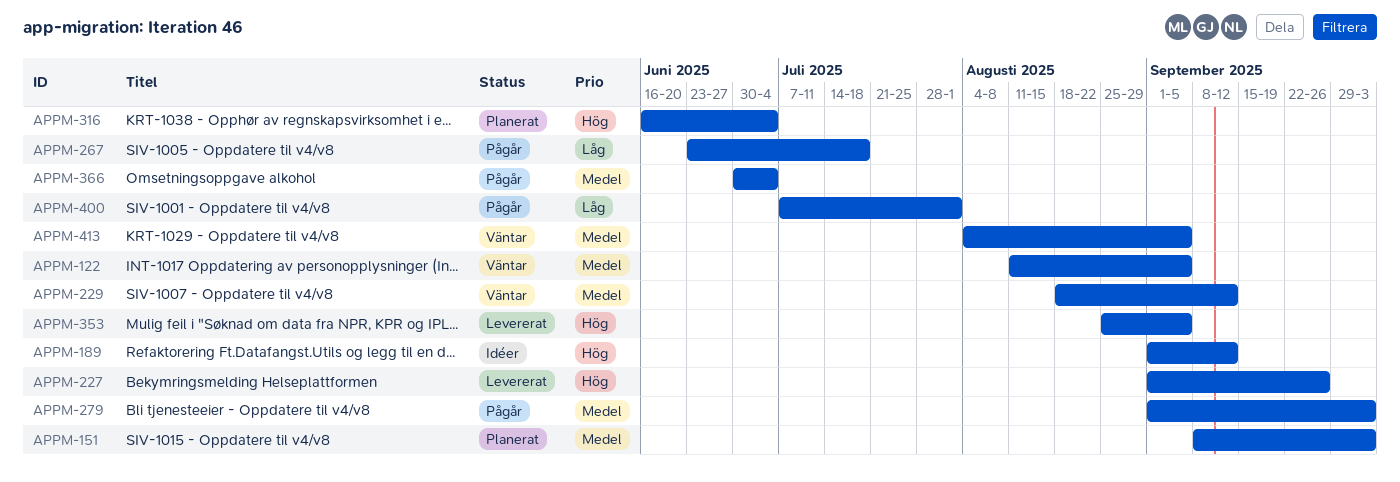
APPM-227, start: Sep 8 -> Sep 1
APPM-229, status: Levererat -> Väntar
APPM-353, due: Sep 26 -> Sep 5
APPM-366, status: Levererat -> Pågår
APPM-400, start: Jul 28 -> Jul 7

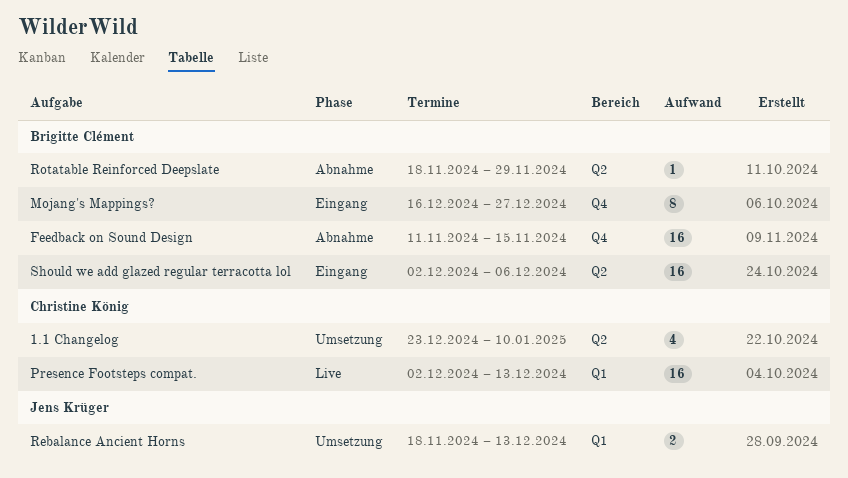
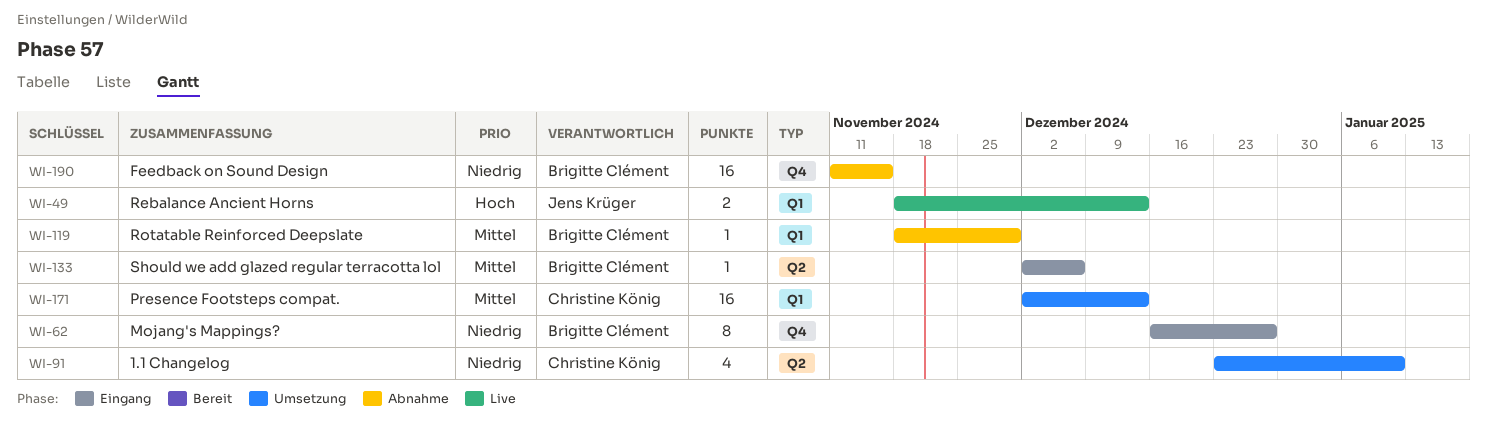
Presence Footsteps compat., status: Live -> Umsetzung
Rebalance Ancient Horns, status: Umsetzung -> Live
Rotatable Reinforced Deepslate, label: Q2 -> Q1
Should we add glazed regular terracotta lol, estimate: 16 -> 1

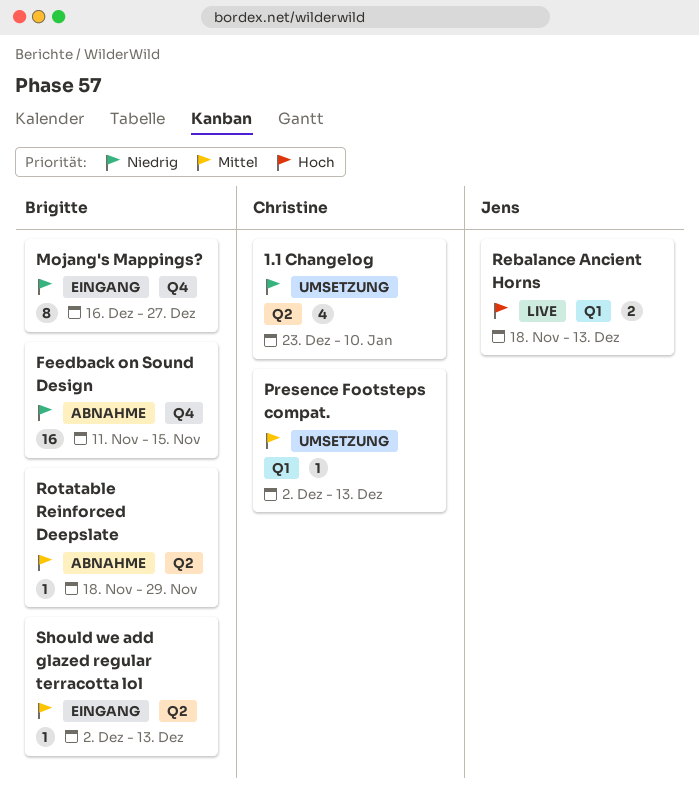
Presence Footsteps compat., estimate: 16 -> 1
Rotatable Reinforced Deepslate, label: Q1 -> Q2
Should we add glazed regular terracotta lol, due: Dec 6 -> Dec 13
§
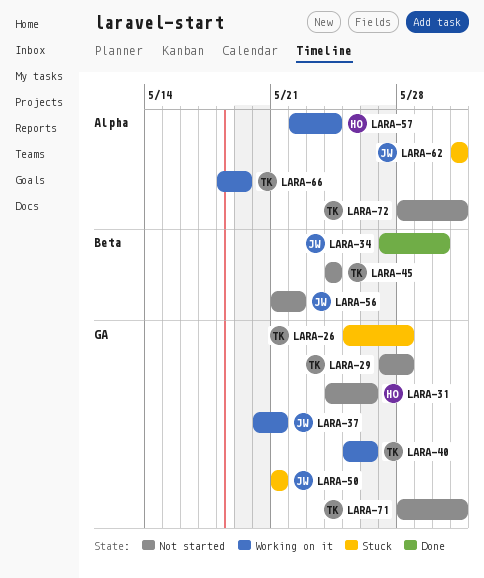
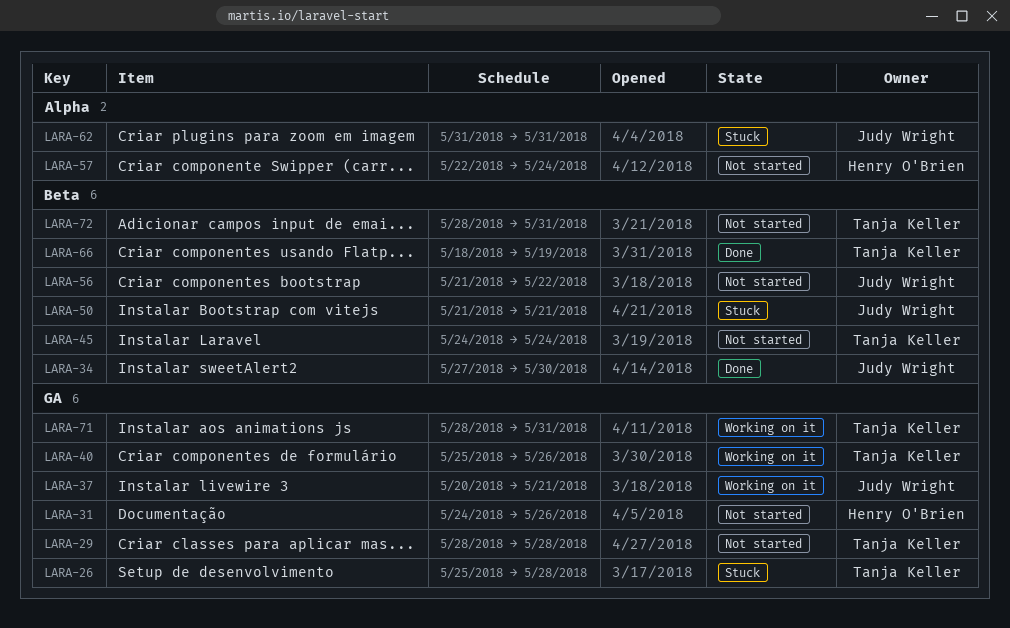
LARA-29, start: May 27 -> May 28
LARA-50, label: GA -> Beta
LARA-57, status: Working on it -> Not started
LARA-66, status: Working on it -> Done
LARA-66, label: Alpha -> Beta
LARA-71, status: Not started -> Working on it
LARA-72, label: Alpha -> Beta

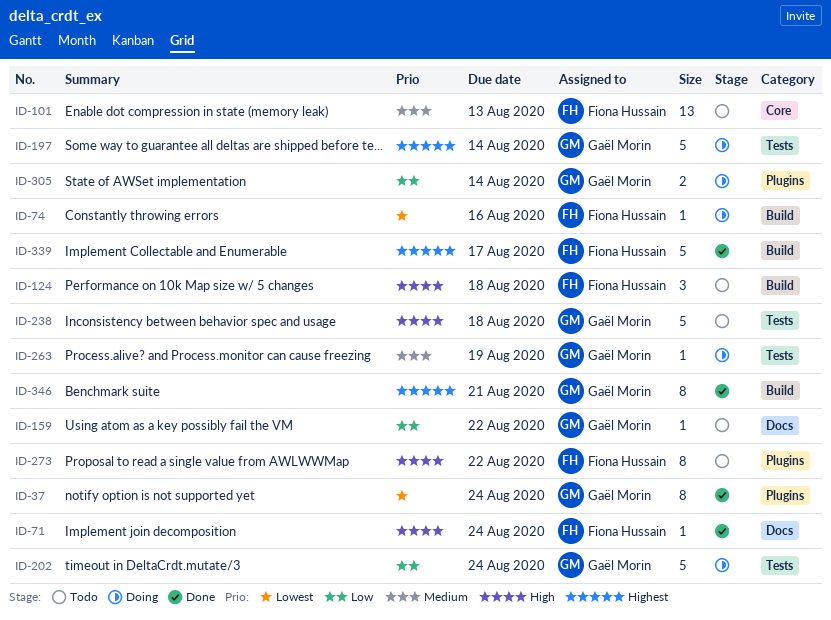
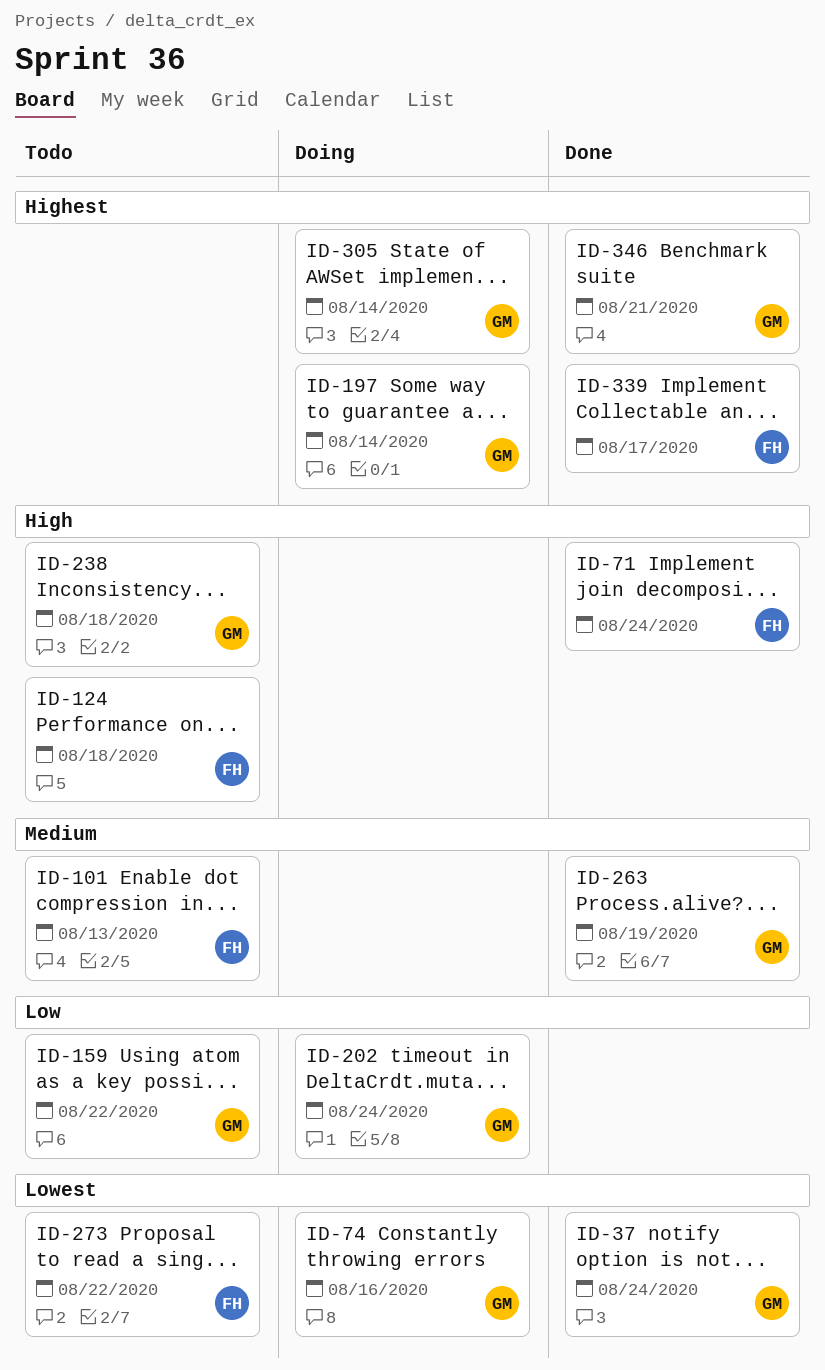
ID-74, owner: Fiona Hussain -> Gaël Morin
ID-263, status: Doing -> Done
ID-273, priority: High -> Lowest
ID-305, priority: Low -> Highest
§
Exercise description. Return each line of the data where the word "label" appears.

Written response.
Rotatable Reinforced Deepslate, label: Q2 -> Q1
Rotatable Reinforced Deepslate, label: Q1 -> Q2
LARA-50, label: GA -> Beta
LARA-66, label: Alpha -> Beta
LARA-72, label: Alpha -> Beta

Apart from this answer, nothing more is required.